Demokrasimizin sürekli tehdit altında olması herkesi rahatsız ediyor. Yıllardır tekrarlanan "Bu seçimde kurtuluyoruz." söylemi can sıkıcı bir hale geldi. İktidarlar geç de olsa değişiyor ama kayıkçı kavgası misali; yolsuzluk, arsızlık, kötü yönetimler devam ediyor... Sorumluluğu kimseye fatura edemediğimiz gibi, bir ömür boyu siyaset yapan aktörlerden de kurtulamıyoruz...
"Şimdi konuşmanın zamanı değil, hele bu AKP'den kurtulalım, sonra bakarız." dersek, geçmişte yaşadıklarımıza benzer şeyler yaşamaya devam ederiz. Ülkelerin tarihlerinde suskunluklar; ne büyük savaşları engelleyebilmiş ne sorunları çözebilmiştir. Zor durumlarda, doğru davranışın ortaya konması için konuşma alanları açmalı, eleştiri ve öz eleştiriden korkmamalı, sorunların üzerine gitmeliyiz.

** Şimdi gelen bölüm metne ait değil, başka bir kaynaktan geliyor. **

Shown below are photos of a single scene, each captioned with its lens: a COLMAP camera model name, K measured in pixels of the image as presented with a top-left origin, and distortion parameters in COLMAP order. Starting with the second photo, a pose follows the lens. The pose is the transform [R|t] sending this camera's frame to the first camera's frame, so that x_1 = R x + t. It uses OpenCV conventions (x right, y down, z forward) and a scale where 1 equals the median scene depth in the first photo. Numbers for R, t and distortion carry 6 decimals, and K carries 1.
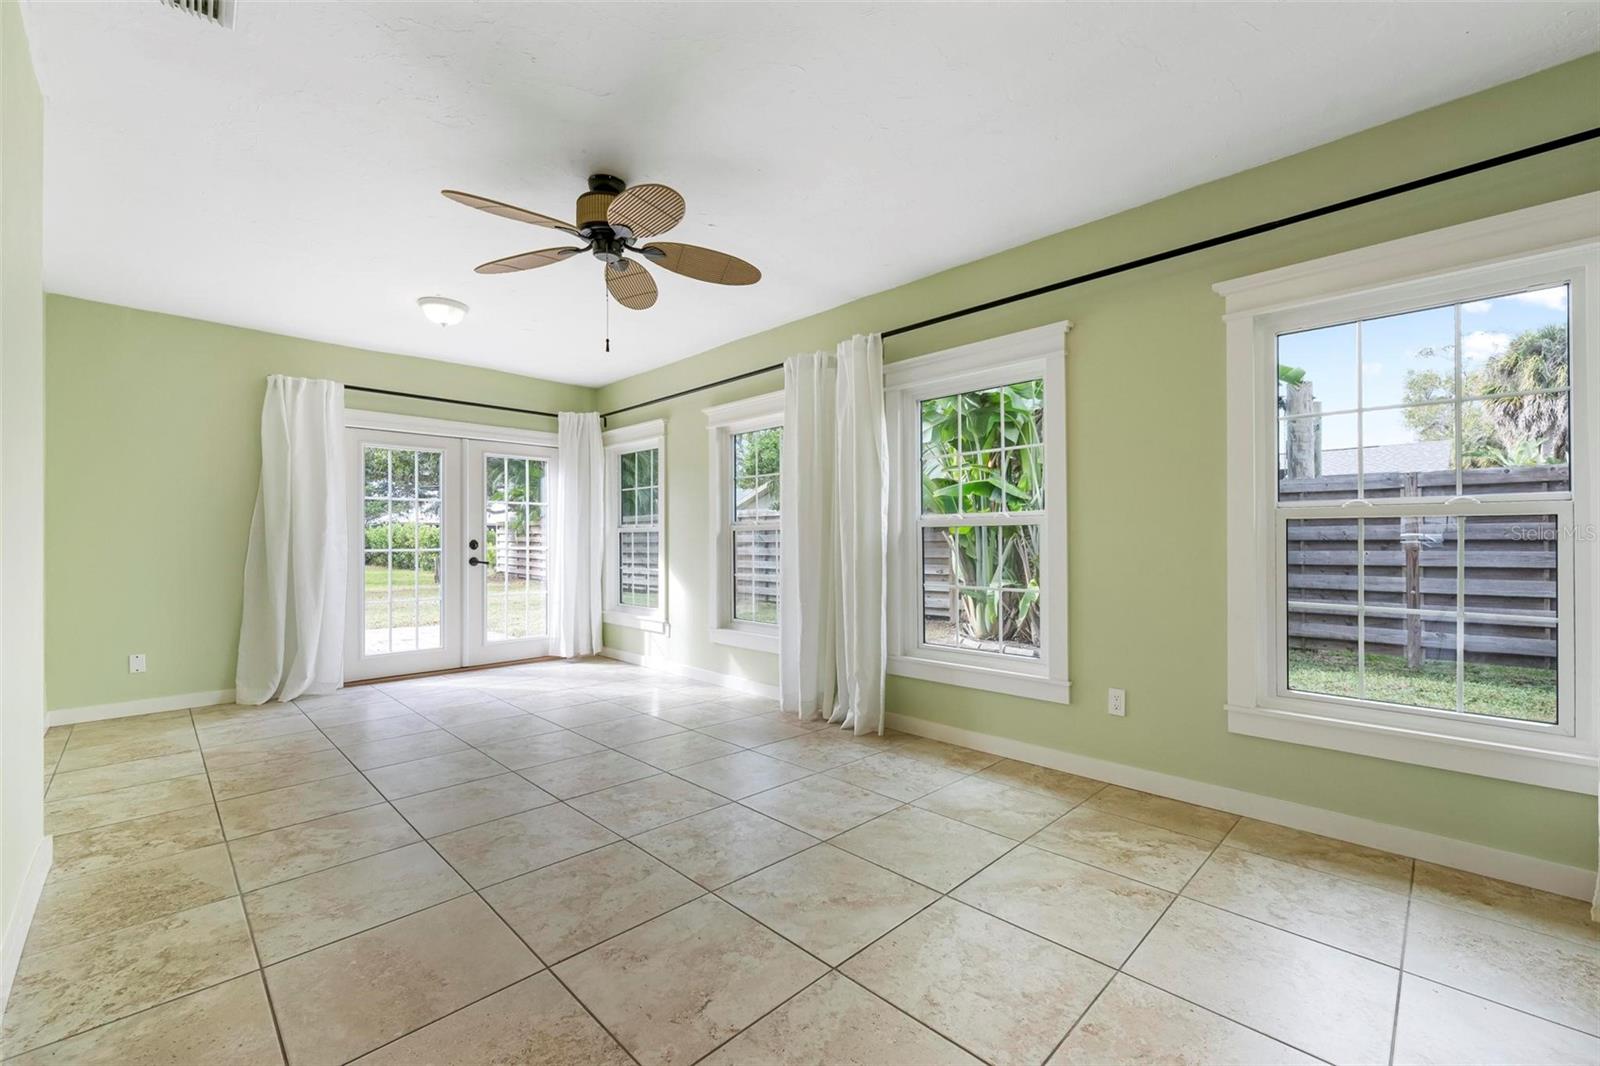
lens RADIAL K [[676.3, 0, 793.3], [0, 676.3, 535.0], [0, 0, 1]] dist [-0.002312, -0.000289]
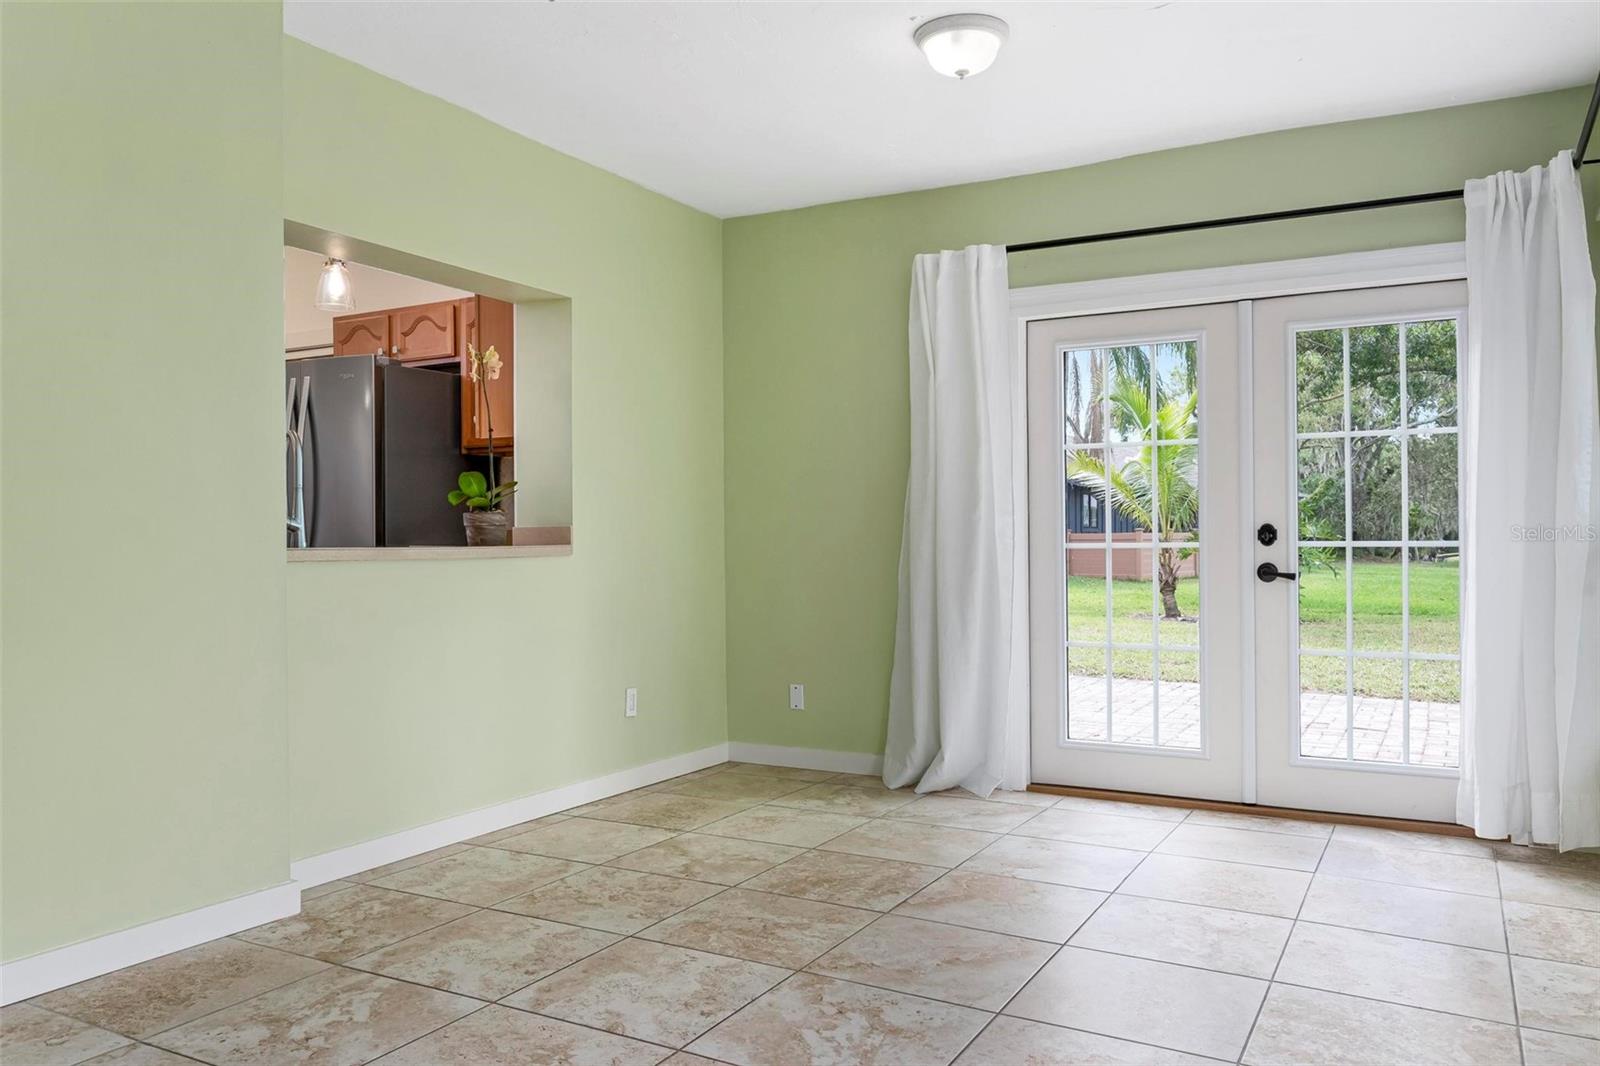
lens RADIAL K [[1177.3, 0, 803.2], [0, 1177.3, 540.1], [0, 0, 1]] dist [-0.005801, -0.002770]
pose [[0.282918, 0.001644, -0.959143, 0.249420], [0.010710, 0.999931, 0.004873, 0.014574], [0.959084, -0.011651, 0.282881, 0.651627]]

Peki, bunu becerebilir miyiz?
Başarılı olmanın yolu, eleştirdiğimiz yöntemlerden kaçınarak topluma bir alternatifin var olabileceğini göstermekten geçiyor...
Demokratik mekanizmalar kurmadan, karar mekanizmalarını en küçük yerel düzeyden başlayarak yurttaşlara açmadan, her düzeyde denge ve denetim mekanizmaları oluşturmadan hiç kimseye güvenilemez. Sorunlarımızdan kurtulmak için her düzeyde tek-adam yönetimleri ve yönelimlerinden kurtulmamız gerekiyor.